Mobile Web Ghana and its partners are gearing up to host this year's Africa Digital Skills Conference slated for July.
The three-day conference dubbed: "Digital Skills for future jobs," will be held at the Bank of Ghana Conference Hall, University of Ghana.
It is expected to provide opportunities for students, entrepreneurs, institutions and the youth in Ghana and Africa to teach and learn basic digital skills such as email management, excel and new technologies in data science, artificial intelligence and geospatial technologies.
There will also be interactions on intermediate skills such as social media for small and medium sized businesses.
The conference is aimed at promoting teaching and learning of digital skills across Africa and will also help to develop a common vision on needed digital skills, challenges faced by people in the field and ways to overcome them.
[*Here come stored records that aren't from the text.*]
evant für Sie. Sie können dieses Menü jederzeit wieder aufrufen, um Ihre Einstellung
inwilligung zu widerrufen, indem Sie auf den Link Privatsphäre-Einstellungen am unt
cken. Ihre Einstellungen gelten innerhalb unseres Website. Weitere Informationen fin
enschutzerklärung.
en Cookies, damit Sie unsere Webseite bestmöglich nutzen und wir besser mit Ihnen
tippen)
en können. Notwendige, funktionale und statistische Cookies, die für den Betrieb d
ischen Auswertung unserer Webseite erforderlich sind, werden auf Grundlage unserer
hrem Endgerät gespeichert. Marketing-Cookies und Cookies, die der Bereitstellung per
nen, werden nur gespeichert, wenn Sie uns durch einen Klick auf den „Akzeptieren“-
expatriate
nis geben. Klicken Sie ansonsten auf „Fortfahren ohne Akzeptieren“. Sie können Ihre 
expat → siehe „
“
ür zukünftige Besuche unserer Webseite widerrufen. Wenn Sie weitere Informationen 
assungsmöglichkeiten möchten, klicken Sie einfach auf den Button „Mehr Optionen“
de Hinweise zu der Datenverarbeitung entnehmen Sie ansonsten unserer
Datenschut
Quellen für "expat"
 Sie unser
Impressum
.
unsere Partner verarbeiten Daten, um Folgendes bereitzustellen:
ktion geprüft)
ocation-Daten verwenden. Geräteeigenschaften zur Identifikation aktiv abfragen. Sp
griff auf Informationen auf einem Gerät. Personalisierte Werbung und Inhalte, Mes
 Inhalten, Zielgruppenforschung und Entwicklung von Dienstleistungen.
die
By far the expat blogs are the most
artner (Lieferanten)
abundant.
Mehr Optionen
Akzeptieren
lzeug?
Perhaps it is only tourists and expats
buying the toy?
Madam Florence Toffa, Director of Mobile Web Ghana told the Ghana News Agency that, "the conference will create a critical mass of individuals and organisations with foundational digital skills required to bridge the skills gap in and across the continent.
"Also, it will create a platform for digital skills network and connections as well as building a solid digital foundation for Africa's economies."
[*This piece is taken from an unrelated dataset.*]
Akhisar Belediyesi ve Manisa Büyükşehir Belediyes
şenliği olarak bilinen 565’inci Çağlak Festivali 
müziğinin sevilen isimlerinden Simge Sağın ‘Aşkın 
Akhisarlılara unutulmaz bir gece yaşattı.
She said there would be exhibition of educational materials, technology innovations, job opportunities and career counseling.
The need for the conference is anchored on the fact that by 2030, over 230 million jobs, resulting in almost 650 million training opportunities, in Sub-Saharan Africa, will require digital skills.
The Ghana News Agency gathered that Africa has over 200 million youthful population (aged 15-24) who are the future labour force of the continent, thus the need to give them requisite training as the world was fast gravitating towards digitization.
International Finance Corporation report showed that over nine million jobs in Ghana would require digital skills by 2030, translating to about 20 million training opportunities, according to checks by the GNA.
The revenue opportunity size across Sub-Saharan Africa in digital skilling is also $130 billion through 2030, while the opportunity in Ghana alone represents nearly $4 billion in revenue potential through same year.
The largest opportunities are also in business-to-business and business-to-government training for basic and intermediate skills though there are significant opportunities in business-to-consumer skilling focused on intermediate and advanced skills.
Checks also revealed that there was a strong demand for digital skills in Ghana and Africa from industries and economies across Africa as technology had levelled the playing field with the need to create avenues for knowledge sharing, acquisition, digital and economic empowerment.
This demand for digital skills is also driven by latent economic growth as well as the digitization and automation of the financial, agriculture, manufacturing and services industries.
A Global System Mobile Association report 2019, indicated that mobile internet users stood at 3.6 billion in 2018 and it is expected to rise to five billion in 2025, while current mobile penetration is 47 per cent and will rise to 61 per cent, representing a 4.8 per cent increase.
The report also showed that the digital mobile ecosystem had created over 14 million jobs directly and about 17 million jobs indirectly.
Madam Toffa said the importance of Digital Skills could therefore not be overemphasised as different skills sets were needed for the future, with socio-behavioral skills and digital skills being the most critical for success.
She said employers anticipated more than 40 per cent of skills required for the workforce would change before 2022, with more than half of employees needing to learn different or more advanced skills.
Madam Toffa therefore urged the public to get involved in the conference through http://www.africadigitalskillsconference.org +233-542-951337.
Mobile Web Ghana is a technology and entrepreneurship hub focused on developing and nurturing the youth and organisations to leverage on technology to solve local problems in communities and at work.
They run capacity building programmes, ICT-for-development projects, Open Data related projects, geo-spatial data collection, entrepreneurship training, co-working spaces and incubation space among others.